Jeffrey Seitz is a graduate student at SUNY New Paltz, studying for his MA in English. Besides writing poetry, he is working on a novel titled Tethered which narrates the lives of conjoined twin brothers. His writings have been published in the Chronogram, Hudson Valley Magazine, and more recently The Lakeville Journal. He graduates this May.

Robert Singleton received both his BA Degree and MA Degrees from SUNY New Paltz. His mother, Natalie Tompkins Singleton was also a New Paltz graduate (Class of 1940). He taught in the Composition Program as a TA and later as an Adjunct Instructor for the English Department until his retirement from the department after being diagnosed with Parkinson’s Disease in 2014. He also taught in the College Writing program at Marist College in Poughkeepsie, N.Y. His poems have appeared in Xanadu, The Long Island Poetry Collective, Maelstrom, Foxtail, The Image of War  (the publican of The Center for the Preservation of Civil War Photography), as well as previous issues of The Shawangunk Review. He currently lives in Schenectady, New York.

H. R. Stoneback (Distinguished Professor Emeritus, SUNY New Paltz) is the founding editor of the Shawangunk Review and the author of several monographs, essays, and poetry collections, including Reading Hemingway’s The Sun Also Rises (Kent State UP, 2007), Imagism: Essays on Its Initiation, Impact, & Influence (UNO Press 2013), Affirming the Gold Thread (Florida English Press, 2014), and Songs & Poems for Hemingway & Paris. Despite (or because of) his retirement, his itinerary of keynote addresses and poetry readings over the past year has taken him to Philadelphia, Nashville, the Caribbean, and beyond.

Jeremy Strahan resides in Wallkill, New York, and earned his English Master’s degree through SUNY New Paltz. He has both taken and taught courses in creative and academic writing, and continues to write from his home.
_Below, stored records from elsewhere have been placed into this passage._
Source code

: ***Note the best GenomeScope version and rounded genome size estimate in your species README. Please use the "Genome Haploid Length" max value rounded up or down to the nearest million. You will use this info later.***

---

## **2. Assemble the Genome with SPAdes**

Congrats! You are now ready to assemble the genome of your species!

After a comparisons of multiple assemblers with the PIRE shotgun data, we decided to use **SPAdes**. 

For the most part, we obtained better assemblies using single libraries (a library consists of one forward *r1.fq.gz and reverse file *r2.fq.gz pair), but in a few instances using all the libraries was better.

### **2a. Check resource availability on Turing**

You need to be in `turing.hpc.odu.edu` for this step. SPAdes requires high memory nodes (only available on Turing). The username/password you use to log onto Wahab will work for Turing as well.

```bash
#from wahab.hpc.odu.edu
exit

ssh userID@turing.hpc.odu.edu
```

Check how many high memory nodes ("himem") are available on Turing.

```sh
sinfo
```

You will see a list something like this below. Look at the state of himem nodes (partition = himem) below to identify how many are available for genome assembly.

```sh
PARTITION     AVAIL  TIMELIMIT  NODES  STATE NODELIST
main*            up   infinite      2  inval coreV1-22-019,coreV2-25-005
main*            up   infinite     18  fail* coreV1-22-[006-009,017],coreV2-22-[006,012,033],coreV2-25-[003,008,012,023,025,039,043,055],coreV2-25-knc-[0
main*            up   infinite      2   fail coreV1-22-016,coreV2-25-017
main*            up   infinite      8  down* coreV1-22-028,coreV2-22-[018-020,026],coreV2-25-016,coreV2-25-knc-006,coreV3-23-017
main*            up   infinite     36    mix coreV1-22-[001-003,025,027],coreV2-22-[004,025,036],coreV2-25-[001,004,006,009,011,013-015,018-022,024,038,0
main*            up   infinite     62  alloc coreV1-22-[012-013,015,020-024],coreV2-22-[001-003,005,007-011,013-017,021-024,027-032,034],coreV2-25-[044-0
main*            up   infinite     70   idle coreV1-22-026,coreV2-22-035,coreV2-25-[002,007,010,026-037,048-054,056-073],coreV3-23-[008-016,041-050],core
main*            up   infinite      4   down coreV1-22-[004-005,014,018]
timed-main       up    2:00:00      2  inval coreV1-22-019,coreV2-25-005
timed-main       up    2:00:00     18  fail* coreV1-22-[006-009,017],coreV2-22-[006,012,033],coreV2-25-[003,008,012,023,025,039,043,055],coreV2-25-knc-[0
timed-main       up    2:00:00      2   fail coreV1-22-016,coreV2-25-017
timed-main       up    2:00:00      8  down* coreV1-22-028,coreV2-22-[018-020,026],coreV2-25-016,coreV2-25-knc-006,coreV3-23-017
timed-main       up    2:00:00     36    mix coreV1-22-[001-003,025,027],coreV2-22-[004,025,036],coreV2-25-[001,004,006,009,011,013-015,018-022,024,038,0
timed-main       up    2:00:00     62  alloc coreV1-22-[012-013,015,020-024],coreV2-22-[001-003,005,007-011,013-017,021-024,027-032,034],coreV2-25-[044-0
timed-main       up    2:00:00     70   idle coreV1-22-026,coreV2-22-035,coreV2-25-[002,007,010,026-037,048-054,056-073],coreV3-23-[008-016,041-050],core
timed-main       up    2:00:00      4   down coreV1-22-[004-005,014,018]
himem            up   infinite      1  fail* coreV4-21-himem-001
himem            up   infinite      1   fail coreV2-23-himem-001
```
He has a fondness for voice acting and tabletop games.

Sharon Strauss is a visual artist and poet who earned an MFA in painting and drawing in 2019 from SUNY at New Paltz, New York.  Her itinerant youth, living in diverse places for one to three year periods has influenced the ways that Sharon moves through the world.  Poetry and drawing helps her to understand and connect to the ecology of the everyday.  Irrespective of the medium, visual or language arts, her work hinges on observations of her surroundings, bearing witness to the intrinsic magic contained within the universes that cross her path.

C. E. Witherow is a student at SUNY New Paltz studying for an MA in English and teaching first year composition. She spends too much time in nature waiting for the trees to tell her stories. Her fiction work has been published in Crab Fat Magazine and The Stonesthrow Review; her poetry has been published in The Stonesthrow Review.

Sarah Wyman teaches 20th & 21st century North American literature with a focus on poetry, drama, and the visual arts. Her poetry has been published in Mudfish, Aaduna, Petrichor Review, and other venues. Finishing Line Press published her chapbook Sighted Stones in 2018.